-- Start of Stored records --

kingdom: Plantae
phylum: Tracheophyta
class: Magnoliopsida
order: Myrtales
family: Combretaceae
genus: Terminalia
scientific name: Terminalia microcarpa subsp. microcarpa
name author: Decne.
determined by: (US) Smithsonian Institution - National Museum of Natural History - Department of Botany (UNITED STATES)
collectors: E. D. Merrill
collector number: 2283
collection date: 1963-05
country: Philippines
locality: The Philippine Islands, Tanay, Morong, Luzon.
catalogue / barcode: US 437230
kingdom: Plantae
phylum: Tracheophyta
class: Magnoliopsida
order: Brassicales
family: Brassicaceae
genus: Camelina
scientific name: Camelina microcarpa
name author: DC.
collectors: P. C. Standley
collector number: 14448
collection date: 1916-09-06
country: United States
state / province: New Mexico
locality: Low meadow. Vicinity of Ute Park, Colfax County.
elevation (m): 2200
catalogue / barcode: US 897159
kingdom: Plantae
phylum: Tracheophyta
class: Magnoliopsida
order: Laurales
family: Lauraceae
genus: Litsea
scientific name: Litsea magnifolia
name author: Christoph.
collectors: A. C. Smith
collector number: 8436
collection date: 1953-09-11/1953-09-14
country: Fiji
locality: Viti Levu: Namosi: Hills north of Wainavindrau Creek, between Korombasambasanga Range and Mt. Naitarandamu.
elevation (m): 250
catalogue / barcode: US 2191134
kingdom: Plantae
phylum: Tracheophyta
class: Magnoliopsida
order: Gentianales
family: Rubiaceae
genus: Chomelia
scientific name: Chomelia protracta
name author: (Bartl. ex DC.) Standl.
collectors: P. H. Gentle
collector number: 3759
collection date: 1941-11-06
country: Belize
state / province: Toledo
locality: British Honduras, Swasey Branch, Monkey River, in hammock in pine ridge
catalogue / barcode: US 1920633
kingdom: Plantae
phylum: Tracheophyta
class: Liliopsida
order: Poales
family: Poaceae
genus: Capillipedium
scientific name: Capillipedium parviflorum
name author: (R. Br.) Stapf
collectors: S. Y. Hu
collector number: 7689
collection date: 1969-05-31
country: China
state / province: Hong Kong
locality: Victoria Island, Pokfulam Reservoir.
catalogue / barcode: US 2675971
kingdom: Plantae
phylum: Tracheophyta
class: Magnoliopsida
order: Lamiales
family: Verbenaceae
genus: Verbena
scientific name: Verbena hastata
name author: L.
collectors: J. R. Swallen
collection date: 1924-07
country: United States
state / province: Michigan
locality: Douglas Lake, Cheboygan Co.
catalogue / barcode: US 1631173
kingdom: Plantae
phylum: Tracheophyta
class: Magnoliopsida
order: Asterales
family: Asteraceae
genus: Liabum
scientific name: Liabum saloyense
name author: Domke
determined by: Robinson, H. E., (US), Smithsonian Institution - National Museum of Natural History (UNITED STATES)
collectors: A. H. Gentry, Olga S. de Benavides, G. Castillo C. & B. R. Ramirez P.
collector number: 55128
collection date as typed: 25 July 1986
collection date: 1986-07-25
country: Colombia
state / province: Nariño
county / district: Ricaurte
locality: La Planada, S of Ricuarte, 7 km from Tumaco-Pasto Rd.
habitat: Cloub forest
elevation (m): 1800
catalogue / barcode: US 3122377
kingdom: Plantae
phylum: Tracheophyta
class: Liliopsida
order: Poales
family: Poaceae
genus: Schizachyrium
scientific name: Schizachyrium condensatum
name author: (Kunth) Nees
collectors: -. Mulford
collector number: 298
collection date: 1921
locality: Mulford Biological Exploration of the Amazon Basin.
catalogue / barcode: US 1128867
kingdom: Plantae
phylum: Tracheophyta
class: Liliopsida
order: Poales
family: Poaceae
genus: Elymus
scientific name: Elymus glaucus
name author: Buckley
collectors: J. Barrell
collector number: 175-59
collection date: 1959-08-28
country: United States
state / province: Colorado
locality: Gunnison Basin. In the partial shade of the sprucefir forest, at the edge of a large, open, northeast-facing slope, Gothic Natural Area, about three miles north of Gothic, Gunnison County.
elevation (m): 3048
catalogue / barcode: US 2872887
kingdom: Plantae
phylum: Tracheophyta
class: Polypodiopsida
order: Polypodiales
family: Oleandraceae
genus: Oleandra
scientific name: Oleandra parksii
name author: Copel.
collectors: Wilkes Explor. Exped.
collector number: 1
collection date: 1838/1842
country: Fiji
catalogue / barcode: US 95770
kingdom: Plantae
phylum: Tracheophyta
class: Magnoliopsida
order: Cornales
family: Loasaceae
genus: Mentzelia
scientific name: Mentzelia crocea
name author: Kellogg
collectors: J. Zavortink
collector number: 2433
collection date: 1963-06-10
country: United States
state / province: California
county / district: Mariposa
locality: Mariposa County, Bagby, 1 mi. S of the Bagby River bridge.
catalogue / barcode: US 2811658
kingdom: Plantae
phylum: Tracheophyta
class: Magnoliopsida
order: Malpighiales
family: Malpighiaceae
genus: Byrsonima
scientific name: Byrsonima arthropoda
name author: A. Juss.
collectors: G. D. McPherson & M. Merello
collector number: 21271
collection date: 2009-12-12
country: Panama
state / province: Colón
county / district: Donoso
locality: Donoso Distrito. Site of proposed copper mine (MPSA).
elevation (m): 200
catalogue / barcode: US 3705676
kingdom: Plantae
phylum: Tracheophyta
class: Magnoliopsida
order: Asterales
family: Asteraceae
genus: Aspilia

-- End of Stored records --

• **Challenge**:
Retype these records line for line, keeping every word and figure unchanged.

• **Complete response**:
kingdom: Plantae
phylum: Tracheophyta
class: Magnoliopsida
order: Myrtales
family: Combretaceae
genus: Terminalia
scientific name: Terminalia microcarpa subsp. microcarpa
name author: Decne.
determined by: (US) Smithsonian Institution - National Museum of Natural History - Department of Botany (UNITED STATES)
collectors: E. D. Merrill
collector number: 2283
collection date: 1963-05
country: Philippines
locality: The Philippine Islands, Tanay, Morong, Luzon.
catalogue / barcode: US 437230
kingdom: Plantae
phylum: Tracheophyta
class: Magnoliopsida
order: Brassicales
family: Brassicaceae
genus: Camelina
scientific name: Camelina microcarpa
name author: DC.
collectors: P. C. Standley
collector number: 14448
collection date: 1916-09-06
country: United States
state / province: New Mexico
locality: Low meadow. Vicinity of Ute Park, Colfax County.
elevation (m): 2200
catalogue / barcode: US 897159
kingdom: Plantae
phylum: Tracheophyta
class: Magnoliopsida
order: Laurales
family: Lauraceae
genus: Litsea
scientific name: Litsea magnifolia
name author: Christoph.
collectors: A. C. Smith
collector number: 8436
collection date: 1953-09-11/1953-09-14
country: Fiji
locality: Viti Levu: Namosi: Hills north of Wainavindrau Creek, between Korombasambasanga Range and Mt. Naitarandamu.
elevation (m): 250
catalogue / barcode: US 2191134
kingdom: Plantae
phylum: Tracheophyta
class: Magnoliopsida
order: Gentianales
family: Rubiaceae
genus: Chomelia
scientific name: Chomelia protracta
name author: (Bartl. ex DC.) Standl.
collectors: P. H. Gentle
collector number: 3759
collection date: 1941-11-06
country: Belize
state / province: Toledo
locality: British Honduras, Swasey Branch, Monkey River, in hammock in pine ridge
catalogue / barcode: US 1920633
kingdom: Plantae
phylum: Tracheophyta
class: Liliopsida
order: Poales
family: Poaceae
genus: Capillipedium
scientific name: Capillipedium parviflorum
name author: (R. Br.) Stapf
collectors: S. Y. Hu
collector number: 7689
collection date: 1969-05-31
country: China
state / province: Hong Kong
locality: Victoria Island, Pokfulam Reservoir.
catalogue / barcode: US 2675971
kingdom: Plantae
phylum: Tracheophyta
class: Magnoliopsida
order: Lamiales
family: Verbenaceae
genus: Verbena
scientific name: Verbena hastata
name author: L.
collectors: J. R. Swallen
collection date: 1924-07
country: United States
state / province: Michigan
locality: Douglas Lake, Cheboygan Co.
catalogue / barcode: US 1631173
kingdom: Plantae
phylum: Tracheophyta
class: Magnoliopsida
order: Asterales
family: Asteraceae
genus: Liabum
scientific name: Liabum saloyense
name author: Domke
determined by: Robinson, H. E., (US), Smithsonian Institution - National Museum of Natural History (UNITED STATES)
collectors: A. H. Gentry, Olga S. de Benavides, G. Castillo C. & B. R. Ramirez P.
collector number: 55128
collection date as typed: 25 July 1986
collection date: 1986-07-25
country: Colombia
state / province: Nariño
county / district: Ricaurte
locality: La Planada, S of Ricuarte, 7 km from Tumaco-Pasto Rd.
habitat: Cloub forest
elevation (m): 1800
catalogue / barcode: US 3122377
kingdom: Plantae
phylum: Tracheophyta
class: Liliopsida
order: Poales
family: Poaceae
genus: Schizachyrium
scientific name: Schizachyrium condensatum
name author: (Kunth) Nees
collectors: -. Mulford
collector number: 298
collection date: 1921
locality: Mulford Biological Exploration of the Amazon Basin.
catalogue / barcode: US 1128867
kingdom: Plantae
phylum: Tracheophyta
class: Liliopsida
order: Poales
family: Poaceae
genus: Elymus
scientific name: Elymus glaucus
name author: Buckley
collectors: J. Barrell
collector number: 175-59
collection date: 1959-08-28
country: United States
state / province: Colorado
locality: Gunnison Basin. In the partial shade of the sprucefir forest, at the edge of a large, open, northeast-facing slope, Gothic Natural Area, about three miles north of Gothic, Gunnison County.
elevation (m): 3048
catalogue / barcode: US 2872887
kingdom: Plantae
phylum: Tracheophyta
class: Polypodiopsida
order: Polypodiales
family: Oleandraceae
genus: Oleandra
scientific name: Oleandra parksii
name author: Copel.
collectors: Wilkes Explor. Exped.
collector number: 1
collection date: 1838/1842
country: Fiji
catalogue / barcode: US 95770
kingdom: Plantae
phylum: Tracheophyta
class: Magnoliopsida
order: Cornales
family: Loasaceae
genus: Mentzelia
scientific name: Mentzelia crocea
name author: Kellogg
collectors: J. Zavortink
collector number: 2433
collection date: 1963-06-10
country: United States
state / province: California
county / district: Mariposa
locality: Mariposa County, Bagby, 1 mi. S of the Bagby River bridge.
catalogue / barcode: US 2811658
kingdom: Plantae
phylum: Tracheophyta
class: Magnoliopsida
order: Malpighiales
family: Malpighiaceae
genus: Byrsonima
scientific name: Byrsonima arthropoda
name author: A. Juss.
collectors: G. D. McPherson & M. Merello
collector number: 21271
collection date: 2009-12-12
country: Panama
state / province: Colón
county / district: Donoso
locality: Donoso Distrito. Site of proposed copper mine (MPSA).
elevation (m): 200
catalogue / barcode: US 3705676
kingdom: Plantae
phylum: Tracheophyta
class: Magnoliopsida
order: Asterales
family: Asteraceae
genus: Aspilia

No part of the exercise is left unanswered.